Hail is one of those subjects which is very difficult to capture in a realist landscape painting. The question is asked of the viewer: is it snow, ice or a mistake by the artist? Phenomenal natural events, like a spectacular sunset, cause a similar reaction. I did a painting with a rainbow a few months ago (here) and the same issue arose. If I didn’t give the viewer a clue as to what the ‘white’ in the painting was, would you have assumed a lighting effect, or a light fall of snow? This is the problem. I like my painting to be able to stand alone and be accepted as it is without excuses or explanations. That is the type of painting it is, but I accept this does not apply to all paintings. At one point in the painting of this picture (see video), the hail was heavy on the ground as it had been in reality. But, as far as the viewer was concerned, it was snow. I then reduced the ‘white’ gradually by reapplying the original colour until an ambiguity existed, it could be light snow, or hail, or just dried-out undergrowth. It could survive as a ‘standard’ landscape, without the explanation, but the title ‘explains’ the rather odd white bits and why they sit in the shadow areas.

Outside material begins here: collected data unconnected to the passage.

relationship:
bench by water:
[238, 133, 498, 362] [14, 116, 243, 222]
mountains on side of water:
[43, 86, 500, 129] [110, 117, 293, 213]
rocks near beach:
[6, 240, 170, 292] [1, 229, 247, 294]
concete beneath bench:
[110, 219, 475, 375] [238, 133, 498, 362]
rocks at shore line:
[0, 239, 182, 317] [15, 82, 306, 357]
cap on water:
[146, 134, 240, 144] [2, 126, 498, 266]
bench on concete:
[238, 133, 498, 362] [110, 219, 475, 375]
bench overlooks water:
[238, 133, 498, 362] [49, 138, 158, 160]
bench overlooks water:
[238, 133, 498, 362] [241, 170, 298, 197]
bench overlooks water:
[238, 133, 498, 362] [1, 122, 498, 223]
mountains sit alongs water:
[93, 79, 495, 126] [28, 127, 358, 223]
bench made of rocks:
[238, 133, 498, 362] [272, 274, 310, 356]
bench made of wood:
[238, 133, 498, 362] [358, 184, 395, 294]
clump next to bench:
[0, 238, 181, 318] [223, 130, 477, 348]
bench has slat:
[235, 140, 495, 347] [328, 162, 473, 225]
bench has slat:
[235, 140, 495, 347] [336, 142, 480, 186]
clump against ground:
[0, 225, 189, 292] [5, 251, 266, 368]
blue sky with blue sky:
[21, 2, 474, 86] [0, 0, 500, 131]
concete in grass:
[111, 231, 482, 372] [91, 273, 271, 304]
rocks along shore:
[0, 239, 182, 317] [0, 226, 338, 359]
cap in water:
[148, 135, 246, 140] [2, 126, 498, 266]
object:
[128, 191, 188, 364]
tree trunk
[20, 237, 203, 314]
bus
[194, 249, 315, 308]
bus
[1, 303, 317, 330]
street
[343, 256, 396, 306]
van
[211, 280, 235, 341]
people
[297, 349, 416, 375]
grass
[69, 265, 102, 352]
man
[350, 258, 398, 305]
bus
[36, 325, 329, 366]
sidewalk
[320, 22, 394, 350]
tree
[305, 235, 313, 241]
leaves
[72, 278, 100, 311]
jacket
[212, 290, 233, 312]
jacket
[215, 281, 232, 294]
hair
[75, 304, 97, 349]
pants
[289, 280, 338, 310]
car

The painting is quite small (11″x8″) and took about 2 hours to complete. The colours were Burnt Sienna & Raw Umber (red), Yellow Ochre (yellow) and Prussian Blue (blue), plus black and white. There was very little medium used. A tiny amount of Liquin in the final details. The initial ‘darks’ were not dark enough to create problems as the solvent evaporated, and the darker colours were some of the last bits painted and these did contain Liquin.
Here is the video of the process.
Absolutely beautiful-love the perspective!
A great painting and an excellent video. However, since you did ask, without the title I would have thought the white on the ground was just very strong sunlight catching roots and ruts, rather than being either snow or hail.
Thanks John. Isn’t this the problem, how do you paint hail, without it seen as snow or strong sunlight as you said. Tricky one!
I love this Liam. The hail, without the name, I would have thought was a little light snow but I was really drawn into the work, wanting to walk toward the end of the wooded path. Wonderful!
I’m delighted you enjoyed the ‘walk’. Thank you.
You are so very welcome.
You paint so well,can’t praise enough. Enchanting.
Thank you Indira.
You have created woods worthy of a long walk and maybe hot chocolate after, lovely!
I’m glad you enjoyed.
Beautiful painting! Just yesterday I took a photo of a path lined with trees that I plan to paint at some point…
Thank you, and I look forward to seeing your beautiful painting on your site.
The hail doesn’t matter. This is a beautiful painting and I thoroughly enjoyed the time lapse video. Sometimes we should allow the viewer to finish the painting by bringing their own experiences to mind when viewing a painting. The hail inspired you to start the painting, but it’s not the focal point now, the large old tree on the left is and then the eye travels down the path and is brought back to the foreground by the spots of hail or snow on the right. Perfection!
Thank you Doreen. I’m glad you enjoyed the post. You’re quite right, once the painting is finished, it belongs to whoever cares to view it.